The leader of Rotherham Council has resigned following the publication of a report revealing widespread child abuse in the South Yorkshire town.
As many as 1,400 girls were sexually and physically abused by gangs over a 15 year period. Some were even abducted and trafficked to other cities, The Times reports. The abuse included children as young as 11.
According to the independent report, which followed a year-long enquiry, the gangs were almost entirely made of up of men from a Pakistani background. They were allowed to continue their activities with little intervention by the authorities, the paper suggests, with social workers and other frontline professionals afraid to focus on the ethnic background of the perpetrators because this might damage community relations.
Council leader Roger Stone offered his “heartfelt apologies” along with his resignation. However, to date no one working in a senior managerial position at the council when the abuse was at its height has been disciplined, according to The Times.
Youth workers submitted research on three separate occasions – in 2002, 2003 and 2006 – highlighting their concern over the abuse but none of their reports were followed up by managers.
In 2012, confidential documents also came to light highlighting the failure of local authorities in the area to prosecute individuals for child abuse.
The newly published report, entitled Independent Inquiry into Child Sexual Exploitation in Rotherham (1997 – 2013), cites a widespread belief amongst many frontline professionals “that some senior people in the council and the police wanted to play down the ethnic dimension”.
The report was written by former senior social worker Alexis Jay. She said:
“I was told that some elected members seemed to be in denial about the issue and refused to believe that such a thing could happen in Rotherham.”
There can be no question that this scandal is a shameful indictment of not only of the perpetrators of the abuse but also of the authorities who are charged with protecting vulnerable children. It is yet another example of a lack of joined-up thinking and action by the Police, local authorities, social services and health workers and lessons need to be learned to prevent a repeat of these tragic events.
The abuse of vulnerable children and people, whether the abuse is of a sexual nature, physical, emotional or otherwise, is rampant throughout the world and Government agencies need to re-think their approach to stamping it out.
We need to focus on the effects of such abuse on the victims and how their lives are shaped as a result of the abuse they have suffered. Each and every victim is likely to be severely traumatised and usually ashamed and embarrassed, particularly if the abuse takes the form of sexual abuse. It will affect them for the rest of their lives and they may never recover. They will need sensitive and empathetic counselling and a lot of support. We must be alive to the reality that when they themselves become adults, and potentially parents, their experiences will shape the way they parent and steps need to be taken when dealing with victims that such behaviour is not normalised, sothat they themselves become abusers.

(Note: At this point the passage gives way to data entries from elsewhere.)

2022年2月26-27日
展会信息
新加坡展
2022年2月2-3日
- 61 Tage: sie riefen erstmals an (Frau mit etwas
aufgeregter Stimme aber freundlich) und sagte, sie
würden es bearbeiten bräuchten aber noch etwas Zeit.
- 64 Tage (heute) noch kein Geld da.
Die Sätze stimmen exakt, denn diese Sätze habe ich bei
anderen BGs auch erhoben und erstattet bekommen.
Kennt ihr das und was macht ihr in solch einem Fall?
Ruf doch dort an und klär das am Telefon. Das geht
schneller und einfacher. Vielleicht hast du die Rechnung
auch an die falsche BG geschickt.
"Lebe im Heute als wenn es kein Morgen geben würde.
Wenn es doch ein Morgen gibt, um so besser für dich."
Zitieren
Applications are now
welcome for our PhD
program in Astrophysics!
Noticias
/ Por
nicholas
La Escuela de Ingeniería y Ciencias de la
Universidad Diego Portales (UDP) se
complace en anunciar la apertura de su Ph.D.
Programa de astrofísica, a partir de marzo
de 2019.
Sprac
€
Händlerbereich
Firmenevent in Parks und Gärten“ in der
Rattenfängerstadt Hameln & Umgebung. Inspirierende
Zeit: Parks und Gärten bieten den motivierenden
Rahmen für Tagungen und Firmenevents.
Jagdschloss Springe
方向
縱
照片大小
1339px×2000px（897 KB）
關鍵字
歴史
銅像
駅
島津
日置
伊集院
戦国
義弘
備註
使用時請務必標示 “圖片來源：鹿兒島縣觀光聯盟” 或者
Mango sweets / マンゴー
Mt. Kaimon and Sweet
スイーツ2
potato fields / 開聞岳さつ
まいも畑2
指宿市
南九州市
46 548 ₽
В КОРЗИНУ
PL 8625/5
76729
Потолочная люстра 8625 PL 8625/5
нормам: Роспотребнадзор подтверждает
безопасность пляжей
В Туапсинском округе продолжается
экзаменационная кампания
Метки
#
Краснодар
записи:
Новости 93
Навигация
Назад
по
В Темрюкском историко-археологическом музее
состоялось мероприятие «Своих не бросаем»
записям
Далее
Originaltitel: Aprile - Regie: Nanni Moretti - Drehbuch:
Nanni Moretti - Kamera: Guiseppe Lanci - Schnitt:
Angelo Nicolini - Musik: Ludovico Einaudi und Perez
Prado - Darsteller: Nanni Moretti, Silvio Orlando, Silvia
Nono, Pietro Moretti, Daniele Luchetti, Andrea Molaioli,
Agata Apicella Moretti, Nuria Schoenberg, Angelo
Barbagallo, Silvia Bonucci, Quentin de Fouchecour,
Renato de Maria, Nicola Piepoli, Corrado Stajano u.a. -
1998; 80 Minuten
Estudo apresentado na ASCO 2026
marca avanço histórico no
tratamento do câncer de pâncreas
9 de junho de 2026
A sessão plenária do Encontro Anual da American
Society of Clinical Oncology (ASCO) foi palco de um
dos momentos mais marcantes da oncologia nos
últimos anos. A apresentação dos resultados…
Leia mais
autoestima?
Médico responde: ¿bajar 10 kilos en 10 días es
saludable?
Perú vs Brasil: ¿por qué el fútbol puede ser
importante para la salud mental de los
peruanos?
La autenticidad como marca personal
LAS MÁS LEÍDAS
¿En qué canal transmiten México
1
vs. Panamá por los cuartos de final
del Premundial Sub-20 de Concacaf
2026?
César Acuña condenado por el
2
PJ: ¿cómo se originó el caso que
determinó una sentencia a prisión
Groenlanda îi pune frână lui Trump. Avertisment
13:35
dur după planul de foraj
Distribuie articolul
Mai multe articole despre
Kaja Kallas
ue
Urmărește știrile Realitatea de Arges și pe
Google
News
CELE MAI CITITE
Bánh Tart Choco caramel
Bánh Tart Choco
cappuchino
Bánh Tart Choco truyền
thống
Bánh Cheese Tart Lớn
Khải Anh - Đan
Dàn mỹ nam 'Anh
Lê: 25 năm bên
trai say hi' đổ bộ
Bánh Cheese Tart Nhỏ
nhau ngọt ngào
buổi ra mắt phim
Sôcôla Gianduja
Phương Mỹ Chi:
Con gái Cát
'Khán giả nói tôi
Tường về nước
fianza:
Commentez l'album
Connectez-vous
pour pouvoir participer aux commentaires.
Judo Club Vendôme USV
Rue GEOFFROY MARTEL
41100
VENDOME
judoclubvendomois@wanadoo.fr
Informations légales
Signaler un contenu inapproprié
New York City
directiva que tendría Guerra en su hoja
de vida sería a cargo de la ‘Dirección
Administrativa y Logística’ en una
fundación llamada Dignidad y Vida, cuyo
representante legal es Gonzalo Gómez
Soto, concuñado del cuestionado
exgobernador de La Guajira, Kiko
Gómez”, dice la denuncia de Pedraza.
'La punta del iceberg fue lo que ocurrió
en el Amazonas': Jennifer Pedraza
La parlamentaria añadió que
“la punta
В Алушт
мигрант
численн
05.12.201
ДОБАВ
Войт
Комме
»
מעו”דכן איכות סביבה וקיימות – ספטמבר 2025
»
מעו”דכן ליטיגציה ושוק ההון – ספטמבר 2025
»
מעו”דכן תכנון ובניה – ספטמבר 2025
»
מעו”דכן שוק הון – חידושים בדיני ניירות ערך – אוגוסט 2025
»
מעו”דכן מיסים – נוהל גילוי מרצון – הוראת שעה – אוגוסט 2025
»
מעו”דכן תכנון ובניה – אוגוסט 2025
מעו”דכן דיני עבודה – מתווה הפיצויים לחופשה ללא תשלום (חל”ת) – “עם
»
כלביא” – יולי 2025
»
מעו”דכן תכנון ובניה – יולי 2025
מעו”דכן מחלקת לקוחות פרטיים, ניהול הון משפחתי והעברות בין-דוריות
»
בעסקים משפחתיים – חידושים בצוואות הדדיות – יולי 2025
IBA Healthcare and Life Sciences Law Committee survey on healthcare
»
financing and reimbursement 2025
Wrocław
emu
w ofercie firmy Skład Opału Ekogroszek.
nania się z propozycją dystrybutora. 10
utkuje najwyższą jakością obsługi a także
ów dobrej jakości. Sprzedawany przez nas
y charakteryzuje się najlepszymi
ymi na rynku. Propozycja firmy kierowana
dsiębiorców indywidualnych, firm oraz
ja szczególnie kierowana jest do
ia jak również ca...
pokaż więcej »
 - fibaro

Every one of us has a right to dignity and respect and this is enshrined in the Human Rights Act 1998, as well as the European Convention on Human Rights and its various articles.
In some cases victims may be able to seek compensation against authorities that have failed to protect them in circumstances where they were under a duty so to do. These cases have spawned a growth in child abuse compensation claims.
Professionals working with vulnerable children need to be trained to listen more carefully when complaints are made and must take those complaints seriously and then action them. It takes great courage to come forward and make a complaint but for this to be ignored only adds insult to injury for the victim.
Every effort must be made to protect children and young people from such ruinous abuse as they will be the adults of the future. Government and all organisations with an interest need to sit down and consider how children and young people can be better protected from what can only be described as a worldwide epidemic.